Deal with Anxiety at Work or School: Be a SCUBA Diver

Anxiety can make work or school difficult. A strong sense of perfectionism can make starting and completing tasks daunting, sometimes leading to incomplete work and missed deadlines. Fears about presentations can make life miserable. Even worries about sitting in a quiet room where others can see or hear you or stressful situations with coworkers or classmates can cause anxiety symptoms to skyrocket. The effects of work or school anxiety can make every day miserable or even keep you at home in avoidance. One approach to deal with this is to become a SCUBA diver. 

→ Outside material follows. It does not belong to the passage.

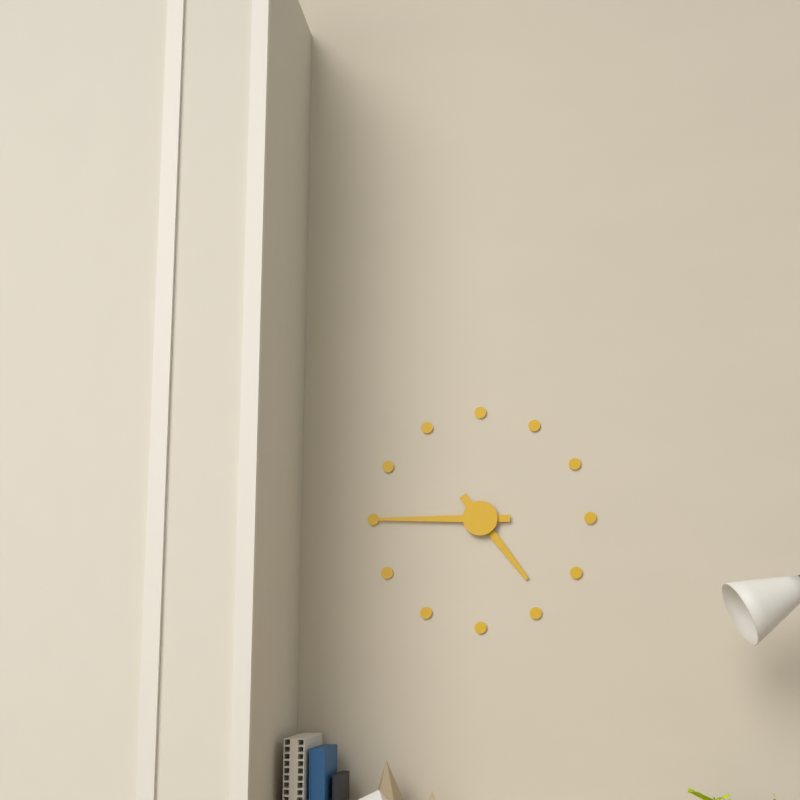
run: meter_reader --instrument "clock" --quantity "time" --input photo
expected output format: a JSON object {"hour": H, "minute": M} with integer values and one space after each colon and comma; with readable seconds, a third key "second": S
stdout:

Why SCUBA Diving Relates to School and Work Anxiety

It’s true. You can improve anxiety at work or school by being like a SCUBA diver (I do mean that figuratively, of course.). This is why I chose SCUBA diving as an activity to model yourself after rather than any other activity: SCUBA diving involves immersing oneself into deep water and moving about among strange things in that water–but SCUBA divers don’t have to know how to swim. Men, women, and kids who dive must know how to move about and use diving equipment, but they don’t need to be strong swimmers to survive and have fun in the water. 

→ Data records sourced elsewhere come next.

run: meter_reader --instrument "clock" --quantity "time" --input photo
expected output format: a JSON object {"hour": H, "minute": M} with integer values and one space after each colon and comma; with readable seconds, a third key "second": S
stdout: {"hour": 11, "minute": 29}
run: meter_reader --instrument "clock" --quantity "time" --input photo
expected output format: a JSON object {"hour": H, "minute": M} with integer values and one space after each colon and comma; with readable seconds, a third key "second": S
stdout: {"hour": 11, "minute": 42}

Like a SCUBA diver, you can dive into the work or school experience (or any other life experience, for that matter) before waiting until you know how to « swim. » You can thrive before your anxiety is gone. You don’t have to wait to embrace school or work until you know how to function without anxiety. 

How to Dive into School or Work Before Anxiety is Gone

Like a SCUBA diver, you need equipment, tools, to be able to move freely in your environment. Your tools are your knowledge, skills, and techniques you’re learning all the time. For example, you might be building mindfulness skills to help you stay calm and focused on the present moment or learning techniques of cognitive behavioral therapy to help you change anxious thoughts. With these tools, you are learning how to swim, but you don’t have to master anything before you can dive fully into your life. Keep working with what you know and adding new techniques and information to help you reduce your anxiety, but you don’t have to put your life on hold while you’re learning. 

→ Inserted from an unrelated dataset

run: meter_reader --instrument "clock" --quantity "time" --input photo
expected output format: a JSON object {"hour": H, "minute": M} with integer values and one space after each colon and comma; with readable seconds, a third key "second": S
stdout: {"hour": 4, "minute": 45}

Also like a diver, have a purpose and a plan. Divers do what they do for a reason, whether it’s to explore in general, study something specific, or simply to relax and have fun. They also know where they’re going. You, too, have a purpose for going to school or work, and you have goals to help you know where you’re going. Often, though, our sense of purpose and our goals get buried and lost under the heavy weight of anxiety. The sense that you don’t know how to swim can take over, and your purpose and goals can sink to the depths of the sea. Once you’re aware of this, you can prevent that from happening. 

  • Spend some time exploring your motivation, your reason for going to school or work. In the words of Fredrich Nietzsche, « He who has a why to live for can bear almost any how. » When you feel a strong sense of purpose underlying why you attend school or go to work, it’s easier to do what you need to do despite feeling anxious. Again and again, you can shift your focus away from anxiety and onto what is important to you. 
  • Develop action steps to take every day to fulfill your purpose and meet your goals. Action steps are part of your diving equipment. What little things do you need to do today to work toward your purpose? Think in terms of small steps. A diver doesn’t use elaborate swimming strokes to propel themselves forward but instead moves with small but powerful motions with their flippers. 

When anxiety tries to act like a shark in the water, simply return to your purpose, goals, and action steps and move forward despite the shark. Like someone who tries to wait until they know how to swim before they enjoy SCUBA diving, if you wait for your anxiety to be gone before you dive fully into school or work, you could miss a great deal. Instead, take the plunge and embrace each day.